# TEXTO DEL DOCUMENTO
▬▬▬▬▬▬▬▬▬▬

En el aciago día de la partida de su padre, Jaime Sabines tomó la pluma, atrapó en el aire las palabras y escribió con el corazón desgarrado: “Tú eres el tronco invulnerable y nosotros las ramas, / por eso es que este hachazo nos sacude. / Nunca frente a tu muerte nos paramos / a pensar en la muerte, / ni te hemos visto nunca / sino como la fuerza y la alegría”.

Quienes han sufrido esa pérdida y viven para contarla, saben que somos ramas de un árbol que crece alrededor de un tronco. Sea alto, longevo o pequeño, el tronco hunde sus raíces en tierra centenaria cuyos nutrientes son las generaciones que nos anteceden.

Cuando ese tronco es talado, las ramas pueden caer y romperse. O pueden mantener viva la memoria del árbol en su integridad, conservar en el recuerdo la forma del árbol primigenio y retoñar en nuevos árboles, convertirse en troncos cuyas ramas alberguen nidos para el vuelo de las aves.

▬▬▬▬▬▬▬▬▬▬

# CONSIGNA 1
Copia del texto el fragmento que va desde "Cuando ese tronco" hasta "de las aves.".
# CONSIGNA 2
Enumera las acciones que, según el texto, realizó Jaime Sabines el día de la partida de su padre.

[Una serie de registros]
▬▬▬▬▬▬▬▬▬▬

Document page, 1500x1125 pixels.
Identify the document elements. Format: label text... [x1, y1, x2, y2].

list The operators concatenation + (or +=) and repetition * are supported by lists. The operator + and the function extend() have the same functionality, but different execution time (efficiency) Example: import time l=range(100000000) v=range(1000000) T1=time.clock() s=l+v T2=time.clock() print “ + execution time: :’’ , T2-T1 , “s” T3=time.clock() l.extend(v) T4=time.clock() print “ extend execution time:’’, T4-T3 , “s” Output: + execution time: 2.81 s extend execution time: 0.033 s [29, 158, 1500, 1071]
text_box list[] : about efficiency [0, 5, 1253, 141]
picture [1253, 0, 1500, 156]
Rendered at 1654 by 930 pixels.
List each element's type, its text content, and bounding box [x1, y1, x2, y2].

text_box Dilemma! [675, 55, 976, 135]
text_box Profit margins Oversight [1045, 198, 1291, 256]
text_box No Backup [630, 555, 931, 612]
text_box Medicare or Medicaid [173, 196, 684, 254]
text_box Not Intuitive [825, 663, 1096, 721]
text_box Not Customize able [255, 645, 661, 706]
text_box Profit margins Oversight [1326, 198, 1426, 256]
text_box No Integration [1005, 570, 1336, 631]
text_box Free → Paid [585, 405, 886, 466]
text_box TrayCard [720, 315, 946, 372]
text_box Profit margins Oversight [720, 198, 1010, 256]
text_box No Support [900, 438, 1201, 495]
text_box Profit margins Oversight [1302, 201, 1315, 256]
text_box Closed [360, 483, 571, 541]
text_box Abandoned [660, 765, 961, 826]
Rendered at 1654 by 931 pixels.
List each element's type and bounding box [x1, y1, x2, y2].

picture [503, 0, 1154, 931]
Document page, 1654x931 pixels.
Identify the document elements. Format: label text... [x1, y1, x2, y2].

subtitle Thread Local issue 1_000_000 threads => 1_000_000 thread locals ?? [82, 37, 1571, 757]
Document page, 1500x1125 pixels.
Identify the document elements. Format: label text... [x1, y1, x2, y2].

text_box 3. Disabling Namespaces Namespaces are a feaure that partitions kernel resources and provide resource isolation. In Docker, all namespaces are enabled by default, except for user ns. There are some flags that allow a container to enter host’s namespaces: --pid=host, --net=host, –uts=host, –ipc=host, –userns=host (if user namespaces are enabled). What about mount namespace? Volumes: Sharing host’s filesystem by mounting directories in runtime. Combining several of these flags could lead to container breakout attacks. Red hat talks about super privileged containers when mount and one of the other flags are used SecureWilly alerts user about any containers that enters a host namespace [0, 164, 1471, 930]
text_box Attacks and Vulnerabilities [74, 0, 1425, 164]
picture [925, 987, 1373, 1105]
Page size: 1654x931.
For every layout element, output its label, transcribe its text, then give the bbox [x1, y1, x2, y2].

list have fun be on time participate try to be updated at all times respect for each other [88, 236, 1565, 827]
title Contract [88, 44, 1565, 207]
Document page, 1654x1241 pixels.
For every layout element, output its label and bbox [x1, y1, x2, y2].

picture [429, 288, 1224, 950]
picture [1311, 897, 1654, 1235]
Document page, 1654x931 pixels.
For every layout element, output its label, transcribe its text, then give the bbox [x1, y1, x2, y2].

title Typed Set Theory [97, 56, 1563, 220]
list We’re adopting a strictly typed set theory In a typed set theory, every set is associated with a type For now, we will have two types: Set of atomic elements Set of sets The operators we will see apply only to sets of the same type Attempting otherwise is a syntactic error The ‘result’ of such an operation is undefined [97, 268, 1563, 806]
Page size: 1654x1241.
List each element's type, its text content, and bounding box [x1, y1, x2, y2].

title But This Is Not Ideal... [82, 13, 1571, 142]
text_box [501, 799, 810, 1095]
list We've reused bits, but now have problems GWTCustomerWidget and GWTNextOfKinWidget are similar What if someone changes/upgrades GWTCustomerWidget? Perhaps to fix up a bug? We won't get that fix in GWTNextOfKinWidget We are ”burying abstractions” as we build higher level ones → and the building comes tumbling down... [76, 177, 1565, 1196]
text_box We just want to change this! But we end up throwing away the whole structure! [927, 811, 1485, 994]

▬▬▬▬▬▬▬▬▬▬

# RESPUESTA DEL EJERCICIO 1
Cuando ese tronco es talado, las ramas pueden caer y romperse. O pueden mantener viva la memoria del árbol en su integridad, conservar en el recuerdo la forma del árbol primigenio y retoñar en nuevos árboles, convertirse en troncos cuyas ramas alberguen nidos para el vuelo de las aves.

# RESPUESTA DEL EJERCICIO 2
- Tomó la pluma.
- Atrapó en el aire las palabras.
- Escribió con el corazón desgarrado.